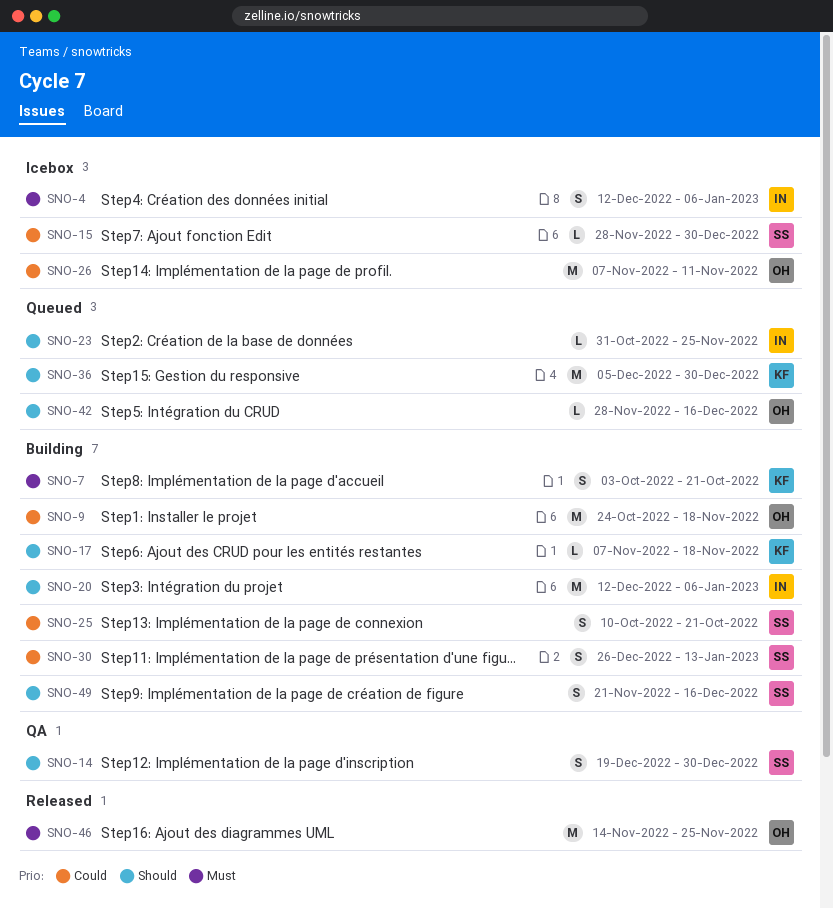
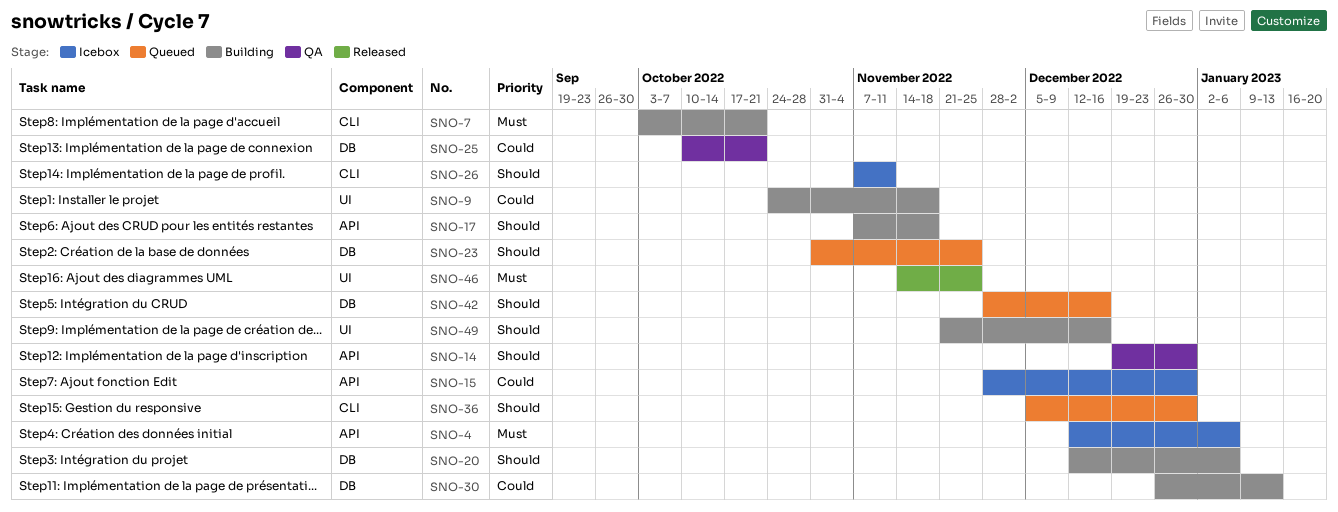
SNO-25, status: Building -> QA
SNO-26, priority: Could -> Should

--

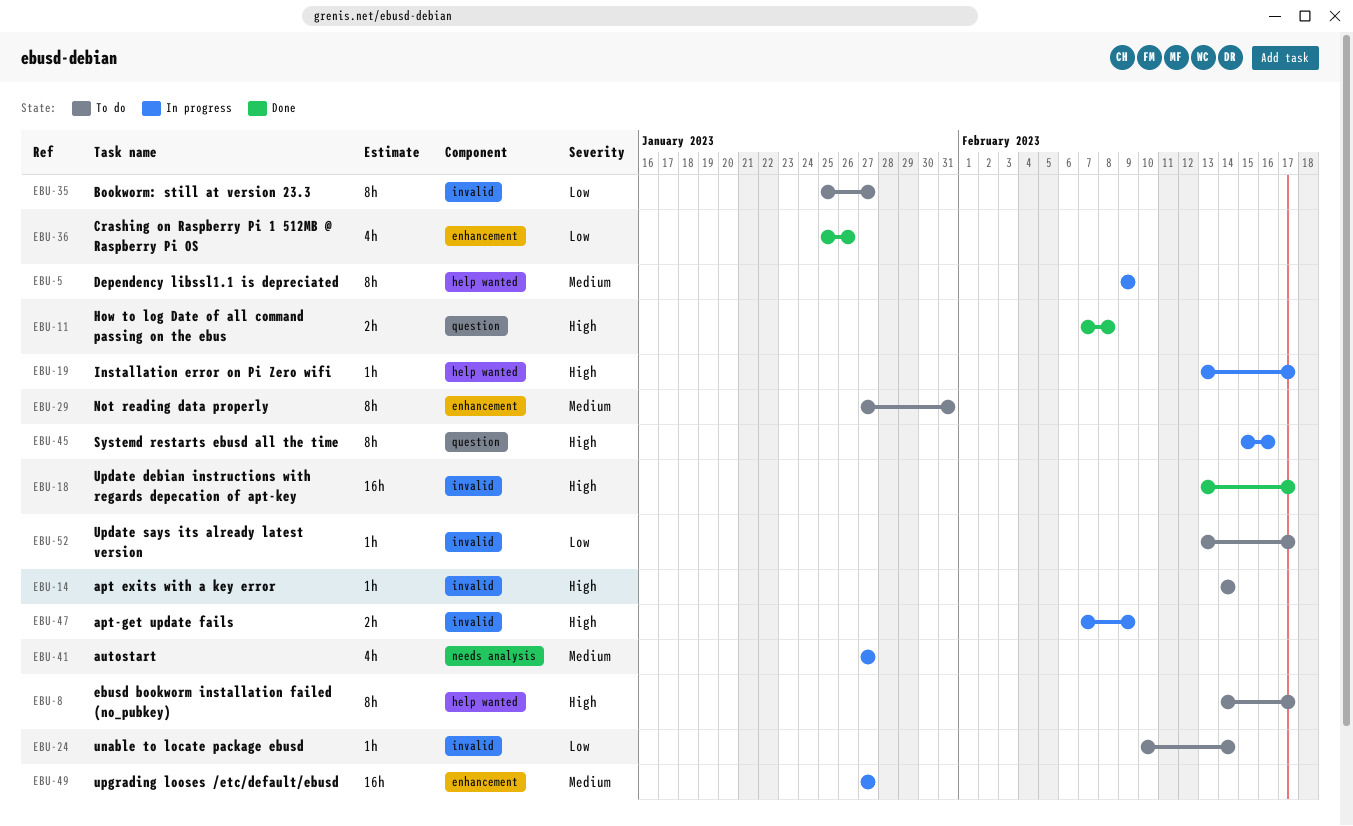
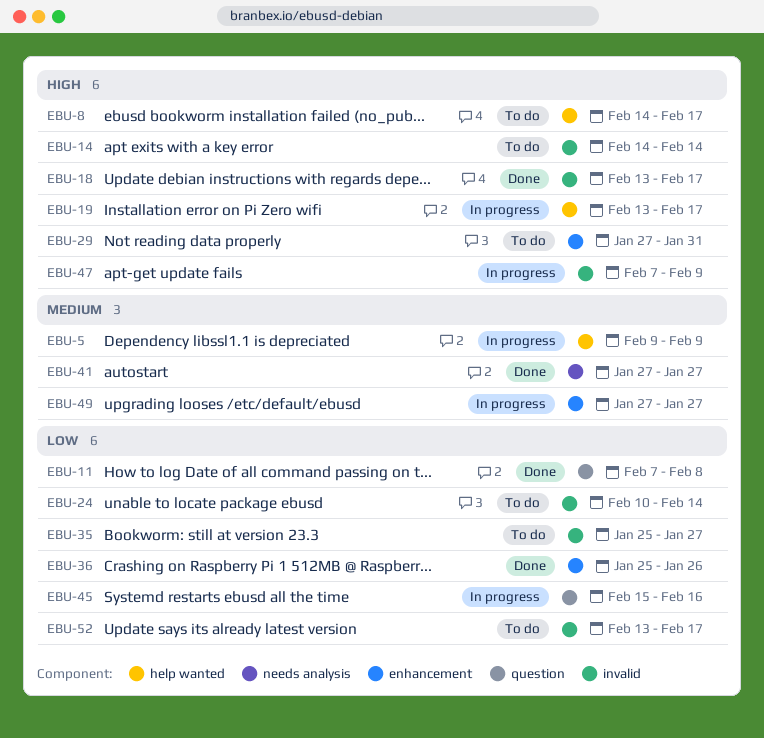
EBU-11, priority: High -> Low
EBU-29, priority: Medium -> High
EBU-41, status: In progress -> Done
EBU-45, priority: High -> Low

- **Task statement**
In the listing above, find the line with "EBU-11, priority: High -> Low" and the line with "EBU-45, priority: High -> Low"; output exactly those lines and all lines between them.

- **Reply**
EBU-11, priority: High -> Low
EBU-29, priority: Medium -> High
EBU-41, status: In progress -> Done
EBU-45, priority: High -> Low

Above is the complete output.